The table represents the collaboration between architect and designer Gio Ponti and glass artist Pietro Chiesa, two of the most influential figures in Italian design during the interwar years. Ponti, who would go on to found Domus magazine and shape much of twentieth century Italian architecture and design, worked closely with Chiesa at Fontana Arte to push the boundaries of what glass could do in furniture, moving it beyond a purely decorative role into a primary compositional element. This piece sits alongside other celebrated Fontana Arte designs of the era, including Chiesa's own glass-top consoles and mirrors, and reflects the broader Italian Rationalist movement's interest in pairing traditional materials like wood with modern industrial techniques in glass and metalwork.
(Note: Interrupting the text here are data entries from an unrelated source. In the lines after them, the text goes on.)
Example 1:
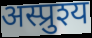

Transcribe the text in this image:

अस्प्रुश्य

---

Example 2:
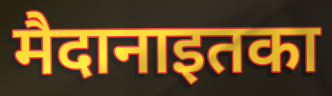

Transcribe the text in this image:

मैदानाइतका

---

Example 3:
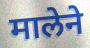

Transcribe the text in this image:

मालेने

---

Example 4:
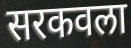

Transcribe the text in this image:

सरकवला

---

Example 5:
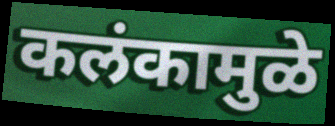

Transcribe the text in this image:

कलंकामुळे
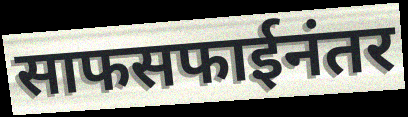
साफसफाईनंतर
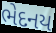
ભેદનય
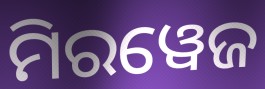
ମିରୱେଜ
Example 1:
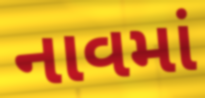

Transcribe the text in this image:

નાવમાં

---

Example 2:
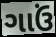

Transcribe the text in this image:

ગાઉં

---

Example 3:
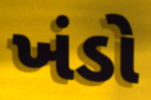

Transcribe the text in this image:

ખંડો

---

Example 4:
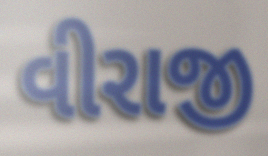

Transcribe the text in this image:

વીરાજી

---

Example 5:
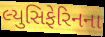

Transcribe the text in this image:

લ્યુસિફેરિનના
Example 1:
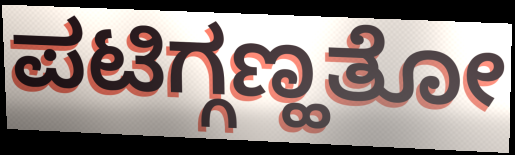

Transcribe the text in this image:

ಪಟಿಗ್ಗಣ್ಹತೋ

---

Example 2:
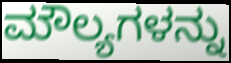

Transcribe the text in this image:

ಮೌಲ್ಯಗಳನ್ನು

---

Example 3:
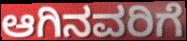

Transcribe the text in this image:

ಆಗಿನವರಿಗೆ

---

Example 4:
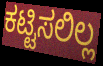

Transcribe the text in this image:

ಕಟ್ಟಿಸಲಿಲ್ಲ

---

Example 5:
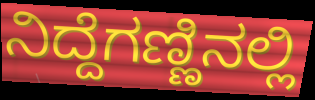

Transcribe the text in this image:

ನಿದ್ದೆಗಣ್ಣಿನಲ್ಲಿ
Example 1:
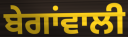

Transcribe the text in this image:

ਬੇਗਾਂਵਾਲੀ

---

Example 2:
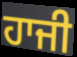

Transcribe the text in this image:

ਹਾਜੀ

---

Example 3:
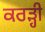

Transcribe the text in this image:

ਕਰੜ੍ਹੀ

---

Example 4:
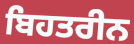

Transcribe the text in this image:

ਬਿਹਤਰੀਨ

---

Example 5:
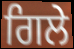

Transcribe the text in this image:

ਗਿਲੇ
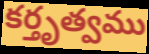
కర్తృత్వము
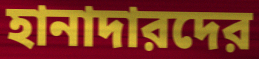
হানাদারদের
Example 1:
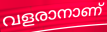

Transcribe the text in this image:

വളരാനാണ്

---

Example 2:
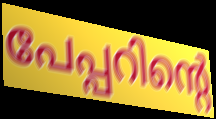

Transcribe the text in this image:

പേപ്പറിന്റെ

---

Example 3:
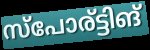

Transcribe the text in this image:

സ്പോര്ട്ടിങ്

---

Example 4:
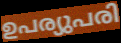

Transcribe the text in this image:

ഉപര്യുപരി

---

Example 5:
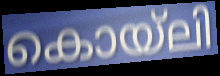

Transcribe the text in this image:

കൊയ്ലി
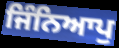
ਜਿੰਨਿਆਪੁ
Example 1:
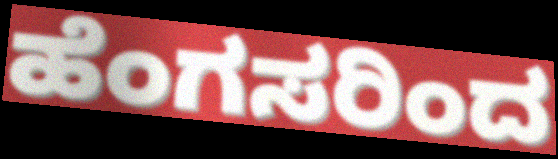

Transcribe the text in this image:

ಹೆಂಗಸರಿಂದ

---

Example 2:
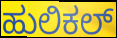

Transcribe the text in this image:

ಹುಲಿಕಲ್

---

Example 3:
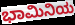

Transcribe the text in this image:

ಭಾಮಿನಿಯ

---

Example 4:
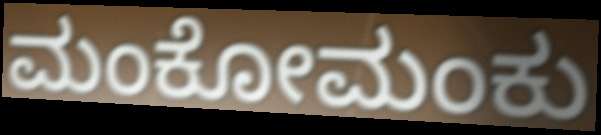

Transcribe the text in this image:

ಮಂಕೋಮಂಕು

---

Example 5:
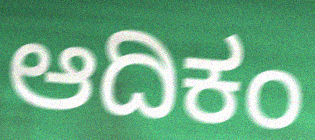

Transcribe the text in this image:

ಆದಿಕಂ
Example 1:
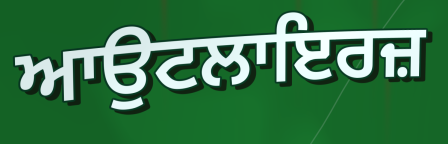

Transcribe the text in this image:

ਆਉਟਲਾਇਰਜ਼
The result is a table that reads as both sculptural object and functional support, a balance that remains central to why Fontana Arte pieces from this period are so sought after by collectors of Italian mid-century and interwar design today.
Height: 17.92 in (45.5 cm)
Width: 27.56 in (70 cm)
Depth: 27.56 in (70 cm)
1938
1940s
Wood, brass and glass
Lonigo, IT
Our atelier carefully restored and the coffee table, with attention to structural integrity, materials, and finish. The process was guided by deep respect for its authenticity, balancing technical intervention and historical sensitivity.